Where Assassin’s Creed II falls down is where it forgets what it isn’t. Specifically, it is not Prince Of Persia, and it is not a puzzle game, and its half-hearted expansions into these areas are maddening. The platforming puzzles in the Assassin Tombs have no recovery mechanic - no Dagger of Time, no Elika - and when you fall you often undo several minutes of careful climbing and jumping. The rotation and code wheel puzzles from the glyphs are pointless and uninteresting with no stabbing at all and are exactly the sort of thing GameFAQs was invented for.

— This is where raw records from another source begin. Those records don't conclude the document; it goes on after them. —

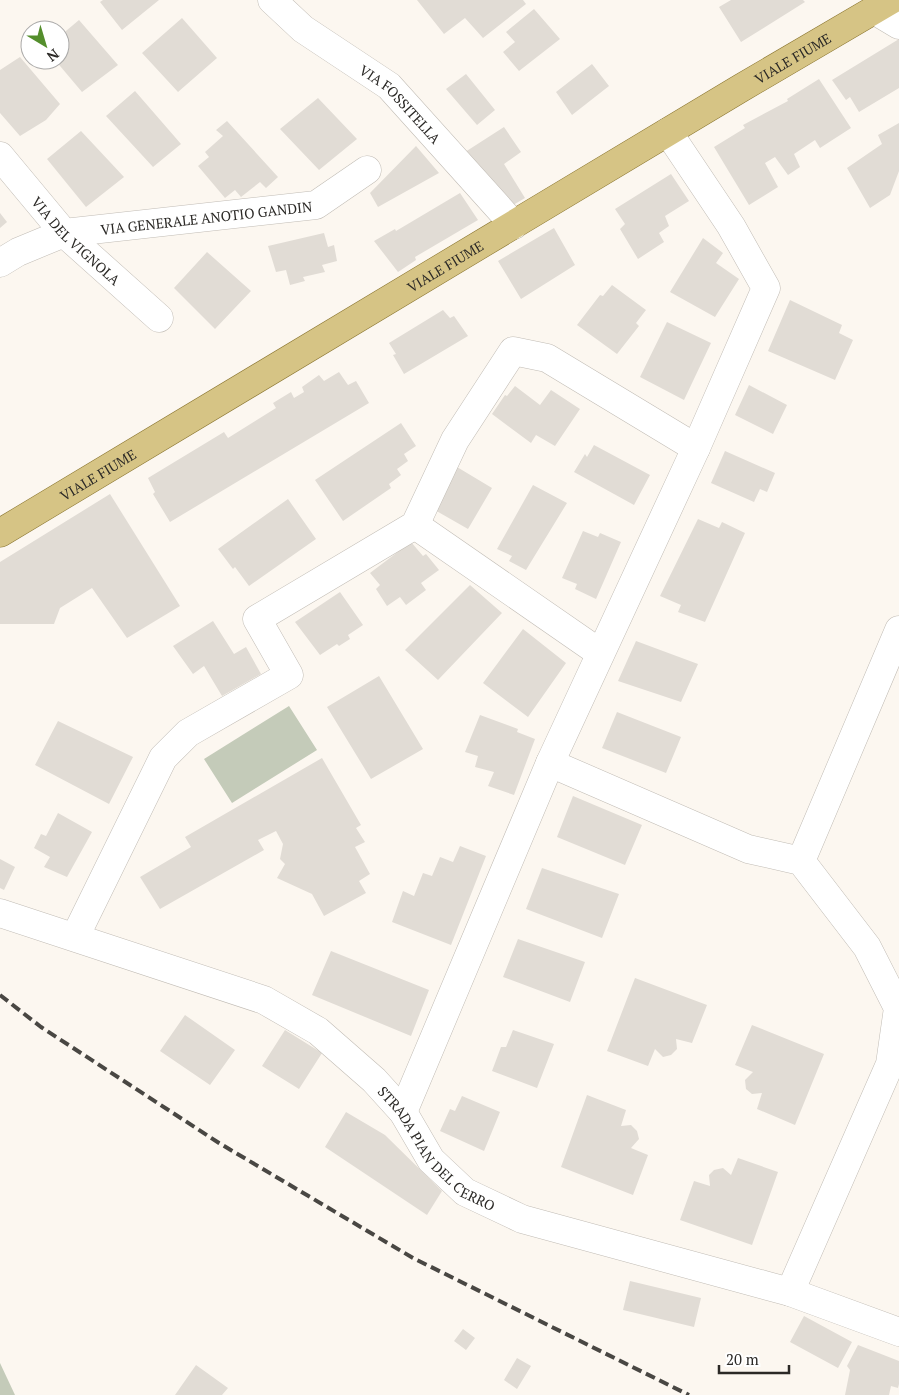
<svg xmlns="http://www.w3.org/2000/svg" width="899" height="1395" viewBox="0 0 899 1395" font-family="'PT Serif',serif">
<style>
.green{fill:#c4cbb9}
.building{fill:#e1dcd5}
.lines{fill:none;stroke-linecap:round;stroke-linejoin:round}
.minor-casing{stroke:#c1bcb5;stroke-width:29}
.major-casing{stroke:#89742f;stroke-width:29}
.minor{stroke:#fff;stroke-width:28}
.major{stroke:#d6c485;stroke-width:28}
.rail{stroke:#494743;stroke-width:4;stroke-dasharray:10 5;stroke-linecap:butt}
.labels{text-anchor:middle;dominant-baseline:central;stroke-width:4.5;stroke-linejoin:round;paint-order:stroke}
.street-label{font-size:14px;fill:#2b2926;stroke:#fff}
</style>
<rect width="100%" height="100%" fill="#fcf7f0"/>
<!-- green -->
<path class="green" d="M289,706L317,750L232,803L204,759Z
M0,1363L15,1395H0Z"/>
<!-- building -->
<path class="building" d="M103,0H159L122,30L100,2Z
M417,0H523L526,4L483,38L465,18L444,34Z
M731,0H803L805,2L741,42L719,7Z
M534,9L560,39L519,71L503,52L515,42L506,32Z
M182,18L217,58L178,92L142,53Z
M79,20L118,65L82,92L55,60H60V36Z
M899,39V88L859,112L850,97L846,100L832,80Z
M20,57L60,104L46,120L20,136L0,113V70Z
M592,64L609,86L572,115L556,92Z
M466,74L495,110L477,125L446,89Z
M819,79L851,128L820,148L815,140L794,154L800,167L788,175L775,157L765,163L778,187L749,205L714,147L745,128L743,125L788,101L787,99Z
M135,91L181,144L153,167L106,116Z
M318,98L357,139L319,170L280,129Z
M227,121L278,177L266,188L260,182L241,197L235,190L225,198L198,166L209,157L205,152L223,136L216,130Z
M899,123V171L890,195L870,208L847,168L882,144L878,135Z
M504,127L521,152L504,164L525,198L503,211L462,154Z
M81,131L124,177L86,207L47,159Z
M416,146L439,173L378,207L370,193Z
M671,174L689,201L665,216L669,226L659,233L664,242L638,259L620,229L625,224L615,209Z
M460,193L478,220L415,257L416,260L398,272L374,241L395,229L396,231Z
M0,213L7,222L0,228Z
M554,228L575,265L521,299L498,261Z
M324,233L328,247L334,245L337,261L322,265L325,272L303,277L305,281L290,285L286,270L276,272L268,246Z
M703,238L723,253L716,263L739,279L715,317L670,292Z
M207,252L251,291L215,329L174,288Z
M612,285L646,310L636,323L639,326L617,354L577,325L600,295L603,296Z
M790,300L842,325L839,333L853,340L835,380L768,351Z
M443,310L450,318L454,316L468,336L404,374L393,355L396,354L389,343Z
M667,322L711,343L684,400L640,377Z
M339,372L348,385L356,381L369,403L170,522L153,494L155,492L148,478L224,432L228,438L276,408L273,403L291,392L294,398L304,392L302,387L319,375L324,381Z
M749,385L787,405L773,434L735,415Z
M515,386L540,405L551,390L580,409L555,446L536,435L531,443L492,414L505,395L507,396Z
M401,423L416,446L404,454L408,461L397,469L401,475L389,484L391,488L343,521L315,480Z
M594,445L650,475L634,505L574,472L585,454L587,457Z
M725,451L775,473L767,492L760,489L754,502L711,483Z
M457,467L492,488L468,529L433,509Z
M533,485L567,503L526,570L509,561L512,556L497,549Z
M110,494L180,606L127,638L92,588L60,608L54,624H0V562Z
M288,499L316,539L249,586L235,567L233,569L218,549Z
M698,519L719,528L722,522L745,533L705,622L678,612L681,605L660,596Z
M583,531L598,537L600,533L621,542L596,599L575,589L577,584L562,578Z
M411,542L423,556L426,554L439,570L421,583L426,590L406,605L400,597L387,606L376,589L380,585L370,573Z
M470,585L502,613L438,680L405,650Z
M340,592L363,625L348,635L350,639L339,646L337,644L320,655L295,622Z
M213,621L234,654L246,647L261,674L222,696L204,666L193,674L173,646Z
M523,629L566,663L528,717L483,683Z
M636,641L698,664L681,702L618,681Z
M379,676L423,749L371,779L327,707Z
M617,712L681,737L666,773L602,748Z
M480,715L518,729L517,732L535,739L514,795L488,786L494,772L475,767L478,756L465,752Z
M58,721L133,757L109,804L35,765Z
M322,758L361,825L356,828L365,842L355,847L370,874L359,881L366,893L324,916L312,894L277,878L285,864L280,859L283,844L276,831L258,840L264,850L160,909L140,877L191,847L185,837Z
M573,796L642,825L625,865L557,837Z
M58,813L92,832L67,877L44,867L50,857L34,848L41,834L46,836Z
M460,846L486,856L451,945L392,922L403,891L414,896L423,873L432,876L440,857L453,862Z
M0,859L15,867L4,890L0,888Z
M542,868L619,894L602,938L526,909Z
M518,939L585,962L570,1002L503,977Z
M331,951L429,990L411,1036L312,995Z
M635,978L707,1005L692,1043L676,1039L677,1049L671,1055L663,1057L655,1049L648,1066L607,1051Z
M185,1015L235,1050L210,1085L160,1051Z
M752,1025L824,1054L795,1125L757,1109L762,1093L752,1094L746,1089L745,1080L753,1072L735,1065Z
M285,1030L322,1053L299,1089L262,1066Z
M513,1030L554,1044L537,1088L492,1071L501,1047H506Z
M587,1095L626,1110L621,1126L631,1125L637,1131L639,1139L631,1148L648,1155L633,1195L561,1167Z
M462,1096L500,1112L484,1151L440,1131L450,1109L455,1111Z
M346,1112L385,1135L442,1191L427,1215L325,1147Z
M738,1158L778,1172L752,1245L680,1220L694,1181L710,1186L709,1175L714,1170L723,1168L731,1175Z
M630,1281L701,1298L694,1327L623,1310Z
M804,1316L852,1342L838,1368L790,1342Z
M463,1329L475,1338L466,1350L454,1341Z
M858,1345L899,1361V1384L898,1388L891,1386L889,1395H845L850,1370L847,1366Z
M517,1358L531,1366L517,1389L504,1380Z
M196,1365L228,1388L222,1395H175Z"/>
<g class="lines">
<!-- minor casing -->
<g class="minor-casing">
<g id="minor">
<path id="s1" d="M272,0L303,29L389,86L514,225"/>
<path d="M874,10L899,25"/>
<path id="s2" d="M0,156L64,233L159,318"/>
<path id="s3" d="M0,263L18,252L64,233L316,205L367,170"/>
<path d="M415,525L600,653"/>
<path d="M550,763L748,849L801,861L867,947L898,1008L890,1064L790,1292"/>
<path d="M801,861L899,630"/>
<path id="s4" d="M0,913L264,1000L318,1031L374,1080L403,1112L431,1160L465,1192L522,1219L790,1292L899,1332"/>
<path d="M75,937L163,758L188,733L289,675L257,619L415,525L455,440L513,351L547,358L696,448"/>
<path d="M403,1112L550,763L696,448L766,288L731,226L668,132"/>
</g>
</g>
<!-- major casing -->
<g class="major-casing">
<g id="major">
<path id="s5" d="M0,533L741,88L891,0"/>
</g>
</g>
<!-- minor -->
<use href="#minor" class="minor"/>
<!-- major -->
<use href="#major" class="major"/>
<!-- rail -->
<path class="rail" d="M0,995L41,1027L219,1143L413,1258L689,1395"/>
</g>
<g class="labels">
<!-- street labels -->
<g class="street-label">
<text stroke="none"><textPath href="#s5" startOffset="924">VIALE FIUME</textPath></text>
<text stroke="none"><textPath href="#s1" startOffset="166">VIA FOSSITELLA</textPath></text>
<text stroke="none"><textPath href="#s3" startOffset="214">VIA GENERALE ANOTIO GANDIN</textPath></text>
<text stroke="none"><textPath href="#s2" startOffset="114">VIA DEL VIGNOLA</textPath></text>
<text stroke="none"><textPath href="#s5" startOffset="519">VIALE FIUME</textPath></text>
<text stroke="none"><textPath href="#s5" startOffset="114">VIALE FIUME</textPath></text>
<text stroke="none"><textPath href="#s4" startOffset="509">STRADA PIAN DEL CERRO</textPath></text>
</g>
</g>
<!-- north arrow -->
<g transform="translate(45 45) rotate(142)"><circle r="24" fill="#ffffff" stroke="#aaa9a8"/>
<path d="M0-4L9 19L0 12L-9 19Z" fill="#548e2c"/>
<text y="-8" font-size="14" font-weight="bold" text-anchor="middle" fill="#2b2926">N</text>
</g>
<!-- scale -->
<path d="M719 1365v8h70v-8" fill="none" stroke="#2b2926" stroke-width="2.5"/>
<text x="726" y="1365" font-size="15" fill="#2b2926" stroke="#ffffff" stroke-width="4" paint-order="stroke">20 m</text>
</svg>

This is why stuff is dangerous in sequels. New depth or types of gameplay can draw in more players, but if it’s handled clumsily then it just forms roadblocks - especially since the people who come back to a franchise do so because they want to play more like that franchise - not that franchise pretending to be something else.
(I have to say, though, that I am extremely relieved that Assassin’s Creed II was not written by Hideo Kojima. Given the setup, it could easily have been player-trolling on the level of Metal Gear Solid 2: Sons of Liberty all over again, and that was definitely not what I had signed up for.)
Refining what the game already has, on the other hand, is something that should be happening at least a little with every iteration of a franchise. After all, no creative work is ever truly complete - you just reach a point where you stop working on it. And while this can mean that later installments essentially obsolete earlier ones, that outcome is far preferable to stagnation. And in fact, it’s pretty common for second games to add stuff and third games to refine it. And if Assassin’s Creed: Brotherhood’s game director is to be believed, it’s happening there, too.
But given that, there’s something quite curious about Brotherhood: its marketing.
Forcing multiplayer into games, particularly new installments in successful franchises, is nothing new. What’s unusual, though, is taking a successful, decently established (two console games, three portable games, a phone game and a Facebook game) thoroughly single-player franchise and advertising the next installment so heavily on its multiplayer that most people who don’t specifically hunt out the information probably don’t even realize it has an extensive single-player campaign too.
As long as that single player campaign is as much fun as Assassin’s Creed II, The One Commandment won’t be violated and I’ll be happy. But there’s still an interesting phenomenon here, from a similar source - an attempt at audience expansion that deemphasizes what matters to the existing fans.
(Though I also have to mention that the series has sort of painted itself into a corner in terms of what it can do with the assassin ancestors. Altair looked and sounded exactly like Desmond, though it was unclear whether this was because he was genuinely identical or because this is how the Animus causes people to experience things. Then, when both Ezio and Subject 16 were also identical to Desmond, it became clear that the latter explanation was correct. So what will they do if Desmond is compelled to relive the life of a female ancestor? Or even just one who isn’t white? It makes me deeply skeptical of rumors of a playable female assassin in Assassin’s Creed III.)
I just started Uncharted 2 yesterday, so I don’t know yet what grand statement it makes about sequels. I’m probably going to come back with thoughts about the game after I play it more. But for now, I’ll tell you that if it were not such a well regarded game, and not by Naughty Dog, I would have already sent it back to GameFly.